Et si nous parvenons à transformer nos économies pour qu’elles utilisent des énergies renouvelables, elles continueront cependant d’être alimentées et soutenues par l’immense puissance contenue dans les différentes ressources naturelles.

La création de richesse est un processus social ....

Les défenseurs de la méritocratie aiment mettre en avant Bill Gates, Jeff Bezos ou Elon Musk , justifiant leur richesse en soulignant que c’est volontairement et avec empressement que des millions de personnes achètent leurs produits.

Mais nous voyons aujourd’hui ce qu’il en est réellement. Bill Gates, par exemple, n’a pu créer les produits Microsoft qu’avec l’aide d’une immense infrastructure :
* un vaste réseau de parents et d’enseignants qui l’ont socialisé ;
* une communauté rassurante ;
* des générations de scientifiques et d’ingénieurs informaticiens qui ont créé le vaste édifice intellectuel sur lequel il a pu s’appuyer (ainsi que les innombrables travailleurs auxiliaires et soignants qui les soutiennent) ;
* et une infrastructure politico-juridique qui lui confère toutes sortes de droits légaux, tels que la « primauté des actionnaires » (qui lui permet de s’approprier la majeure partie des bénéfices réalisés par des milliers de travailleurs tout en privant ces derniers de tout droit de regard sur la gouvernance de l’entreprise) et, ce qui est peut-être encore plus important dans le cas présent, le privilège du droit d’auteur.

Sans la protection des droits d’auteur, les produits Microsoft seraient tout simplement partagés gratuitement et les profits s’effondreraient. Le droit d’auteur est un monopole d’État, mais il n’a rien de naturel.

S’il était remplacé par un accès libre (un système sans doute plus efficace) et couplé à un financement public et à des prix pour récompenser l’innovation, les revenus de Bill Gates s’effondreraient.

Bill Gates n’est pas un géant. C’est un être humain ordinaire, mais un être qui se trouve dans une cabine de commande, contrôlant une grue géante et puissante, qui nous domine tous.

Le point essentiel est celui-ci : la productivité globale d’une personne provient en petite partie de ses apports personnels (tels que le talent et l’effort), mais en grande partie des apports sociétaux auxquels elle peut avoir accès.

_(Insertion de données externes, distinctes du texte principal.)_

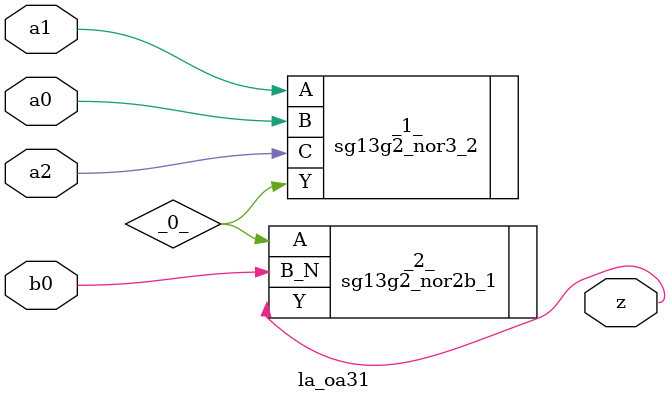
<source format=v>

/* Generated by Yosys 0.44 (git sha1 80ba43d26, g++ 11.4.0-1ubuntu1~22.04 -fPIC -O3) */

(* top =  1  *)
(* src = "generated" *)
module la_oa31 (
    a0,
    a1,
    a2,
    b0,
    z
);
  wire _0_;
  (* src = "generated" *)
  input a0;
  wire a0;
  (* src = "generated" *)
  input a1;
  wire a1;
  (* src = "generated" *)
  input a2;
  wire a2;
  (* src = "generated" *)
  input b0;
  wire b0;
  (* src = "generated" *)
  output z;
  wire z;
  sg13g2_nor3_2 _1_ (
      .A(a1),
      .B(a0),
      .C(a2),
      .Y(_0_)
  );
  sg13g2_nor2b_1 _2_ (
      .A  (_0_),
      .B_N(b0),
      .Y  (z)
  );
endmodule

</source>
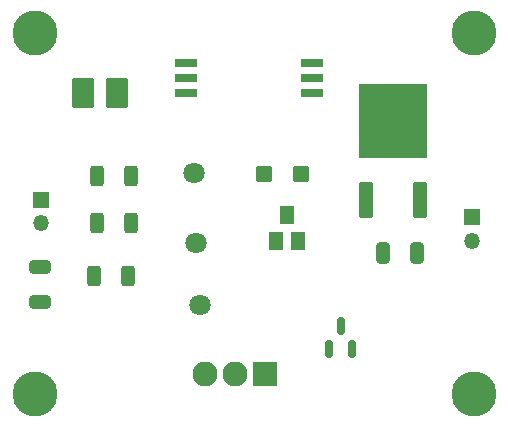
<source format=gbr>
%TF.GenerationSoftware,KiCad,Pcbnew,8.0.1*%
%TF.CreationDate,2024-11-30T20:20:08+00:00*%
%TF.ProjectId,Heating Element,48656174-696e-4672-9045-6c656d656e74,1*%
%TF.SameCoordinates,Original*%
%TF.FileFunction,Soldermask,Top*%
%TF.FilePolarity,Negative*%
%FSLAX46Y46*%
G04 Gerber Fmt 4.6, Leading zero omitted, Abs format (unit mm)*
G04 Created by KiCad (PCBNEW 8.0.1) date 2024-11-30 20:20:08*
%MOMM*%
%LPD*%
G01*
G04 APERTURE LIST*
G04 Aperture macros list*
%AMRoundRect*
0 Rectangle with rounded corners*
0 $1 Rounding radius*
0 $2 $3 $4 $5 $6 $7 $8 $9 X,Y pos of 4 corners*
0 Add a 4 corners polygon primitive as box body*
4,1,4,$2,$3,$4,$5,$6,$7,$8,$9,$2,$3,0*
0 Add four circle primitives for the rounded corners*
1,1,$1+$1,$2,$3*
1,1,$1+$1,$4,$5*
1,1,$1+$1,$6,$7*
1,1,$1+$1,$8,$9*
0 Add four rect primitives between the rounded corners*
20,1,$1+$1,$2,$3,$4,$5,0*
20,1,$1+$1,$4,$5,$6,$7,0*
20,1,$1+$1,$6,$7,$8,$9,0*
20,1,$1+$1,$8,$9,$2,$3,0*%
G04 Aperture macros list end*
%ADD10C,3.800000*%
%ADD11C,1.800000*%
%ADD12R,1.350000X1.350000*%
%ADD13O,1.350000X1.350000*%
%ADD14RoundRect,0.250000X0.650000X-0.325000X0.650000X0.325000X-0.650000X0.325000X-0.650000X-0.325000X0*%
%ADD15RoundRect,0.102000X-0.800000X-1.200000X0.800000X-1.200000X0.800000X1.200000X-0.800000X1.200000X0*%
%ADD16RoundRect,0.250000X-0.312500X-0.625000X0.312500X-0.625000X0.312500X0.625000X-0.312500X0.625000X0*%
%ADD17RoundRect,0.102000X0.500000X-0.700000X0.500000X0.700000X-0.500000X0.700000X-0.500000X-0.700000X0*%
%ADD18R,1.850000X0.650000*%
%ADD19RoundRect,0.102000X0.955000X0.955000X-0.955000X0.955000X-0.955000X-0.955000X0.955000X-0.955000X0*%
%ADD20C,2.114000*%
%ADD21RoundRect,0.102000X-0.485000X-1.415000X0.485000X-1.415000X0.485000X1.415000X-0.485000X1.415000X0*%
%ADD22RoundRect,0.102000X-2.815000X-3.045000X2.815000X-3.045000X2.815000X3.045000X-2.815000X3.045000X0*%
%ADD23RoundRect,0.250000X-0.325000X-0.650000X0.325000X-0.650000X0.325000X0.650000X-0.325000X0.650000X0*%
%ADD24RoundRect,0.102000X-0.555000X-0.610000X0.555000X-0.610000X0.555000X0.610000X-0.555000X0.610000X0*%
%ADD25RoundRect,0.150000X0.150000X-0.587500X0.150000X0.587500X-0.150000X0.587500X-0.150000X-0.587500X0*%
G04 APERTURE END LIST*
D10*
%TO.C,H4*%
X136175000Y-111150000D03*
%TD*%
%TO.C,H3*%
X99009200Y-111150000D03*
%TD*%
%TO.C,H2*%
X136175000Y-80517200D03*
%TD*%
%TO.C,H1*%
X99009200Y-80517200D03*
%TD*%
D11*
%TO.C,TP1*%
X112530000Y-92400000D03*
%TD*%
D12*
%TO.C,J1*%
X99560000Y-94680000D03*
D13*
X99560000Y-96680000D03*
%TD*%
D14*
%TO.C,C1*%
X99450000Y-103325000D03*
X99450000Y-100375000D03*
%TD*%
D11*
%TO.C,TP3*%
X113050000Y-103620000D03*
%TD*%
D15*
%TO.C,D2*%
X103105000Y-85670000D03*
X105955000Y-85670000D03*
%TD*%
D16*
%TO.C,R3*%
X104010000Y-101150000D03*
X106935000Y-101150000D03*
%TD*%
D17*
%TO.C,D1*%
X119446000Y-98178800D03*
X121346000Y-98178800D03*
X120396000Y-95978800D03*
%TD*%
D18*
%TO.C,IC1*%
X111845000Y-83130000D03*
X111845000Y-84400000D03*
X111845000Y-85670000D03*
X122495000Y-85670000D03*
X122495000Y-84400000D03*
X122495000Y-83130000D03*
%TD*%
D16*
%TO.C,R1*%
X104267500Y-92630000D03*
X107192500Y-92630000D03*
%TD*%
D11*
%TO.C,TP2*%
X112680000Y-98310000D03*
%TD*%
D19*
%TO.C,U1*%
X118540000Y-109400000D03*
D20*
X116000000Y-109400000D03*
X113460000Y-109400000D03*
%TD*%
D21*
%TO.C,U2*%
X127097600Y-94665600D03*
D22*
X129387600Y-88015600D03*
D21*
X131677600Y-94665600D03*
%TD*%
D23*
%TO.C,C2*%
X128471400Y-99161600D03*
X131421400Y-99161600D03*
%TD*%
D16*
%TO.C,R2*%
X104267500Y-96660000D03*
X107192500Y-96660000D03*
%TD*%
D24*
%TO.C,D4*%
X118464400Y-92506800D03*
X121564400Y-92506800D03*
%TD*%
D25*
%TO.C,D3*%
X123975000Y-107275000D03*
X125875000Y-107275000D03*
X124925000Y-105400000D03*
%TD*%
D12*
%TO.C,J2*%
X136042400Y-96129600D03*
D13*
X136042400Y-98129600D03*
%TD*%
M02*

</source>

Non seulement les apports sociétaux sont beaucoup plus importants en termes de productivité globale d’un individu, mais ils sont aussi une question de chance, ce qui avantage considérablement certains par rapport à d’autres et ébranle donc toute prétention à la méritocratie. La sous-structure est en réalité un vaste héritage social.

Comment les milliardaires sont devenus riches (Source Robert Reich)

. . . Et donc, elle nous appartient à tous

Imaginez que vous viviez dans des sociétés non sophistiquées de chasseurs-cueilleurs, avec peu de capital accumulé, de technologie et de structures juridiques. Tous les « revenus » générés dans ces sociétés proviennent entièrement des talents et des efforts des individus qui y travaillent. En d’autres termes, on peut dire que ces revenus sont entièrement mérités.

Quelle est l’ampleur de ce « revenu » ? Angus Maddison a estimé que le niveau de subsistance était approximativement de 810 dollars par personne et par an (en dollars de 2020) ; la Banque mondiale définit l’« extrême pauvreté » ou « pauvreté absolue » par un seuil de pauvreté international de 2,15 dollars par jour (en USD PPP de 2017), soit 783 dollars par an.

Prenons donc 800 dollars comme approximation très grossière et comparons-les au revenu médian aux États-Unis aujourd’hui - 38000 dollars - et au revenu moyen du 1 % supérieur, qui était d’environ 824000 dollars (il serait beaucoup plus élevé si nous y ajoutions la richesse accumulée en plus du revenu).

Cela signifie que 98% du revenu du travailleur médian contemporain et pas moins de 99,9% du revenu du centile supérieur ne peuvent être attribués à l’effort ou au talent individuel, mais sont en fait dus à l’héritage social fourni par la sous-structure. Par conséquent, il est totalement immérité.

La conception méritocratique standard relative au mérite est un mensonge et une tromperie. La production moderne est un processus profondément interdépendant qui implique le travail et les institutions de base d’une grande partie de la communauté ainsi que de millions de nos ancêtres décédés depuis longtemps.

La richesse des riches n’est pas méritée. C’est notre héritage social. Et nous avons tous les droits de la récupérer.